I tell myself all of this, but I listen to a version of “America” that I found without struggle. I didn’t even walk to the library to put on headphones and search for it in the presence of others. I stayed at my desk at home and searched the Internet, clicking through icons until I found a version that was a voiceover for a video of children doing back flips in fields and riding bareback on horses that kick up the dust from this land of possibility. A tattered flag waves between telephone wires. “Go Forth,” it reads. “Levis.”

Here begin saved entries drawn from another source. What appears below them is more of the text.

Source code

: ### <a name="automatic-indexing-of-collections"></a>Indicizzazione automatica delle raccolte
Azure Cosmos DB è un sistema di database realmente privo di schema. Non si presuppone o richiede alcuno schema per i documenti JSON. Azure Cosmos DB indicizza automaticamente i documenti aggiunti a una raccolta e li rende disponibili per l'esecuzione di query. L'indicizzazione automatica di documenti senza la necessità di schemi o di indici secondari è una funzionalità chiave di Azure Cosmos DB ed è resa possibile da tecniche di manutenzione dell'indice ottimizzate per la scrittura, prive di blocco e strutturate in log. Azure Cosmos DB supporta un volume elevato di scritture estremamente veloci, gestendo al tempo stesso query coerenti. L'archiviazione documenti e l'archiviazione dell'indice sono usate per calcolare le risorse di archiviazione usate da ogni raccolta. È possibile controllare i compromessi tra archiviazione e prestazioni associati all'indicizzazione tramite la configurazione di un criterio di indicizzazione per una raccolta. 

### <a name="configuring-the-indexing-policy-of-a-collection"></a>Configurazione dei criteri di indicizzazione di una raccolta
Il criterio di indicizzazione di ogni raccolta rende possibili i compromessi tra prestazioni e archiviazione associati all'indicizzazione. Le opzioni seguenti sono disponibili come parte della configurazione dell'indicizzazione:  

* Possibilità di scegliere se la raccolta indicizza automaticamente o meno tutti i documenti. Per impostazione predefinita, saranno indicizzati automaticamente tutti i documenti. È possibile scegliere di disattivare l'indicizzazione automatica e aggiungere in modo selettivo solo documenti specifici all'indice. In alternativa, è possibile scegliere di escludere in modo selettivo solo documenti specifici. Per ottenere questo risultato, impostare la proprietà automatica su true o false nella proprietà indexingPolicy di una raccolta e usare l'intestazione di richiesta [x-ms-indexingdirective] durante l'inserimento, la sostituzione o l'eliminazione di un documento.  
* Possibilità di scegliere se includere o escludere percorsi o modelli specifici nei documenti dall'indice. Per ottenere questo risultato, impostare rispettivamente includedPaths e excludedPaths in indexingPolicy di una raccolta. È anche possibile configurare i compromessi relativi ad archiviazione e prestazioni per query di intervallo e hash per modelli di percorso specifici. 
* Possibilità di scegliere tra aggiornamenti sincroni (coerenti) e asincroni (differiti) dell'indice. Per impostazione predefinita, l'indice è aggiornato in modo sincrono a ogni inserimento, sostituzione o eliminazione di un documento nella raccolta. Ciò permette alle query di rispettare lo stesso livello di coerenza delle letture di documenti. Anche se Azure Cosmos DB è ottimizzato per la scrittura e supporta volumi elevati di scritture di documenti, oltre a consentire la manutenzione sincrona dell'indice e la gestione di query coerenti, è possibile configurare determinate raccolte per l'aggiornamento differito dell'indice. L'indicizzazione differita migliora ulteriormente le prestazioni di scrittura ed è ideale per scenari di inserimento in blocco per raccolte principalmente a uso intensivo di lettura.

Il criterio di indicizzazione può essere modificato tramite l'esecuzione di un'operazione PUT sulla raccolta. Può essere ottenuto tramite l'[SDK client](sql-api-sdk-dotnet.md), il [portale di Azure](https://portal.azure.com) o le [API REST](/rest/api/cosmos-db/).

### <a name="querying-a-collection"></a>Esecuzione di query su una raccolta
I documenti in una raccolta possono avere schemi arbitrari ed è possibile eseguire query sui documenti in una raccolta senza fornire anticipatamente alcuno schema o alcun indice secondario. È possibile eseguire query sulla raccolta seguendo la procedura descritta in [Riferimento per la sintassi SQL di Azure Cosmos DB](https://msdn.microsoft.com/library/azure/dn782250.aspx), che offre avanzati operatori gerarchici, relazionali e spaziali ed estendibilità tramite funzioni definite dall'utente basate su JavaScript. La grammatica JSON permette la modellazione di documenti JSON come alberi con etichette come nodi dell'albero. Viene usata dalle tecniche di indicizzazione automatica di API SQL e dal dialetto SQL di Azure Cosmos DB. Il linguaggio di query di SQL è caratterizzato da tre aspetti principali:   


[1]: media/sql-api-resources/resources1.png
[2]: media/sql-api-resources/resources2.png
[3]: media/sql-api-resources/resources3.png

This version of “America” is an advertisement for jeans. And I return to it. I know the comfort of that broken-in cotton and the way it feels to stand beneath fireworks that pop and burst into the dark emptiness. The voice of Whitman calls out, “Grown. Ungrown.” Endure. I can’t. I want to. “Strong. Ample.” The children’s muscles flex, fair in the light. “Perennial with the Earth, with Freedom, Law, and Love.” I wear these lines like a T-shirt, and outside it is -19 degrees. The man wanders back into view and stands under the streetlight. Not even his hands are in his pockets. He just stands there in a cold that circulates like suffering, without progressing.
I want to sit out this part of the journey. I return to the sleeping car and tuck myself in, just another American girl, soft in the middle and squishy with all the sweet promise that comes with white skin, middle class, clean hands, and the endless stories of how a girl can overcome any grief to make sure others don’t suffer. I grew up sad, but I grow into privilege. And look how I shine. I live in a land crisscrossed with as many intersections as a leaf, but I ride this train named Empire. I don’t have to do anything but arrive.